SSRs are identified by analyzing the sequencing data to detect repetitive DNA sequences. Bioinformatics tools and algorithms are used to:

• Align Sequences: Map the reads to a reference genome.
• Detect Repeats: Identify and classify SSRs based on repeat units and length.
• Filter Data: Select significant SSRs based on predefined criteria.
• Annotate: Provide functional and genomic context for each SSR.

The genetic legacy of fragmentation and overexploitation in the threatened medicinal African pepper-bark tree, Warburgia salutaris

Journal: Scientific reports
Impact factor: 4.997
Published: 12 November 2020

Background

Medicinal plants are vital worldwide, especially in developing regions. Sub-Saharan Africa's rich plant diversity is under threat from human activities. Warburgia salutaris, a key medicinal plant in southern Africa, faces critical endangerment due to overharvesting. Researchers developed SSR markers to assess the plant's genetic diversity and structure, focusing on Mozambique to inform conservation and reintroduction efforts.

Materials & Methods

Results

1. Genetic Diversity

The study identified 58 alleles across 10 SSR loci in Warburgia salutaris, with allele counts ranging from three to nine per locus. The average observed heterozygosity varied from 0.299 to 0.852, while the expected heterozygosity ranged from 0.249 to 0.812. Diversity was highest in the LM area, with higher Shannon's diversity index compared to TR and FC areas. Polymorphic information content was high, and inbreeding coefficients were low across all areas.

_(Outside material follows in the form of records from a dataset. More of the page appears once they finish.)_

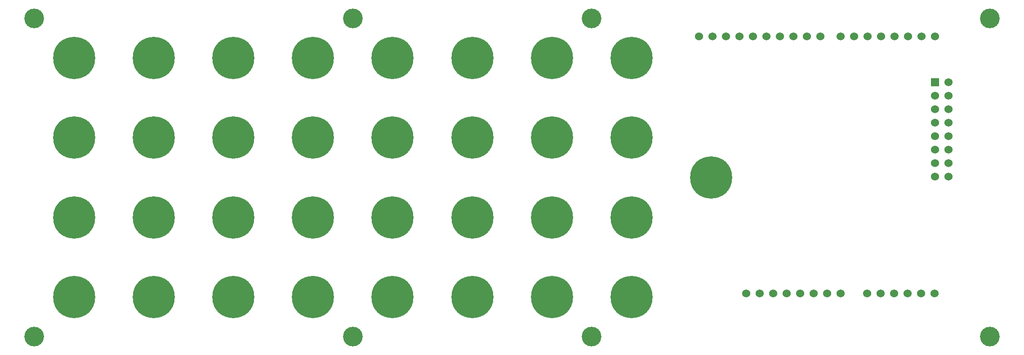
<source format=gbs>
G04 (created by PCBNEW-RS274X (2012-apr-16-27)-stable) date Tue 27 Aug 2013 03:52:19 AM UTC*
G01*
G70*
G90*
%MOIN*%
G04 Gerber Fmt 3.4, Leading zero omitted, Abs format*
%FSLAX34Y34*%
G04 APERTURE LIST*
%ADD10C,0.006000*%
%ADD11C,0.312200*%
%ADD12C,0.145700*%
%ADD13R,0.060000X0.060000*%
%ADD14C,0.060000*%
G04 APERTURE END LIST*
G54D10*
G54D11*
X21654Y-23622D03*
X27559Y-23622D03*
X33465Y-23622D03*
X39370Y-23622D03*
X45276Y-23622D03*
X51181Y-23622D03*
X57087Y-23622D03*
X62992Y-23622D03*
X21654Y-29528D03*
X27559Y-29528D03*
X33465Y-29528D03*
X39370Y-29528D03*
X45276Y-29528D03*
X51181Y-29528D03*
X57087Y-29528D03*
X62992Y-29528D03*
X62992Y-35433D03*
X57087Y-35433D03*
X51181Y-35433D03*
X45276Y-35433D03*
X39370Y-35433D03*
X33465Y-35433D03*
X27559Y-35433D03*
X21654Y-35433D03*
X21654Y-41339D03*
X27559Y-41339D03*
X33465Y-41339D03*
X39370Y-41339D03*
X45276Y-41339D03*
X51181Y-41339D03*
X57087Y-41339D03*
X62992Y-41339D03*
G54D12*
X18701Y-20669D03*
X42323Y-20669D03*
X60039Y-20669D03*
X89567Y-20669D03*
X89567Y-44291D03*
X60039Y-44291D03*
X42323Y-44291D03*
X18701Y-44291D03*
G54D11*
X68898Y-32480D03*
G54D13*
X85510Y-25400D03*
G54D14*
X86510Y-25400D03*
X85510Y-26400D03*
X86510Y-26400D03*
X85510Y-27400D03*
X86510Y-27400D03*
X85510Y-28400D03*
X86510Y-28400D03*
X85510Y-29400D03*
X86510Y-29400D03*
X71490Y-41080D03*
X72490Y-41080D03*
X73490Y-41080D03*
X74490Y-41080D03*
X75490Y-41080D03*
X76490Y-41080D03*
X77490Y-41080D03*
X78490Y-41080D03*
X80480Y-41080D03*
X81480Y-41080D03*
X82480Y-41080D03*
X83480Y-41080D03*
X84480Y-41080D03*
X85480Y-41080D03*
X85510Y-30400D03*
X85510Y-31400D03*
X85510Y-32400D03*
X86510Y-32400D03*
X86510Y-31400D03*
X86510Y-30400D03*
X85510Y-22000D03*
X84510Y-22000D03*
X83510Y-22000D03*
X82510Y-22000D03*
X81510Y-22000D03*
X80510Y-22000D03*
X79510Y-22000D03*
X78510Y-22000D03*
X77000Y-22000D03*
X76000Y-22000D03*
X75000Y-22000D03*
X74000Y-22000D03*
X73000Y-22000D03*
X72000Y-22000D03*
X71000Y-22000D03*
X70000Y-22000D03*
X69000Y-22000D03*
X68000Y-22000D03*
M02*

</source>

Table 1 Characteristics and genetic diversity statistics of the 10 polymorphic microsatellite markers developed for Warburgia salutaris.

2. Population Genetic Structure and Differentiation

STRUCTURE analysis revealed two main genetic clusters: one in LM and TR areas and another in the FC area. PCoA and neighbour-joining tree analyses supported these findings, showing that populations from FC were distinctly separated, while those from LM and TR were more mixed. Pairwise FST values indicated moderate genetic differentiation between FC and the other areas, with lower differentiation between TR and LM.

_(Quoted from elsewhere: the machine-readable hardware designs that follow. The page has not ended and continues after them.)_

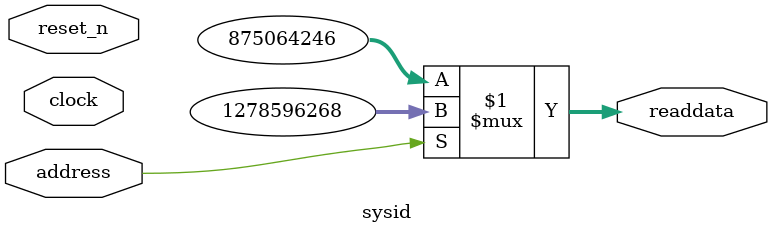
<source format=v>

`timescale 1ns / 1ps
// synthesis translate_on

// turn off superfluous verilog processor warnings 
// altera message_level Level1 
// altera message_off 10034 10035 10036 10037 10230 10240 10030 

module sysid (
               // inputs:
                address,
                clock,
                reset_n,

               // outputs:
                readdata
             )
;

  output  [ 31: 0] readdata;
  input            address;
  input            clock;
  input            reset_n;

  wire    [ 31: 0] readdata;
  //control_slave, which is an e_avalon_slave
  assign readdata = address ? 1278596268 : 875064246;

endmodule


</source>
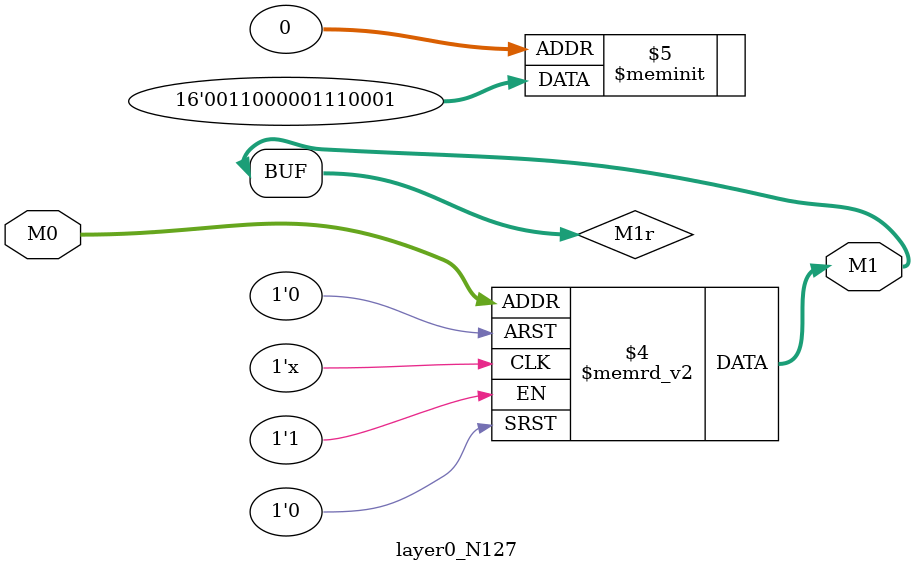
<source format=v>
module layer0_N127 ( input [2:0] M0, output [1:0] M1 );

	(*rom_style = "distributed" *) reg [1:0] M1r;
	assign M1 = M1r;
	always @ (M0) begin
		case (M0)
			3'b000: M1r = 2'b01;
			3'b100: M1r = 2'b00;
			3'b010: M1r = 2'b11;
			3'b110: M1r = 2'b11;
			3'b001: M1r = 2'b00;
			3'b101: M1r = 2'b00;
			3'b011: M1r = 2'b01;
			3'b111: M1r = 2'b00;

		endcase
	end
endmodule

</source>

Fig 1. Population structure of Warburgia salutaris based on 10 SSRs and using the best assignment result retrieved by STRUCTURE.

Fig 2. Unrooted neighbour-joining tree of the studied Warburgia salutaris based on Nei's Da genetic distance.

Conclusion

Warburgia salutaris shows high genetic diversity and admixture despite heavy harvesting pressures, with SSR markers revealing substantial polymorphism and low inbreeding. The species exhibits significant genetic differentiation between northern and southern populations, influenced by habitat differences. Conservation efforts should focus on maintaining genetic diversity through ex situ cultivation, re-introduction programs, and local community education, while also considering cross-border conservation strategies.

Reference

1. Senkoro AM, Talhinhas P, Simões F, Batista-Santos P, Shackleton CM, Voeks RA, Marques I, Ribeiro-Barros AI. The genetic legacy of fragmentation and overexploitation in the threatened medicinal African pepper-bark tree, Warburgia salutaris. Scientific reports. 2020, 10(1):19725.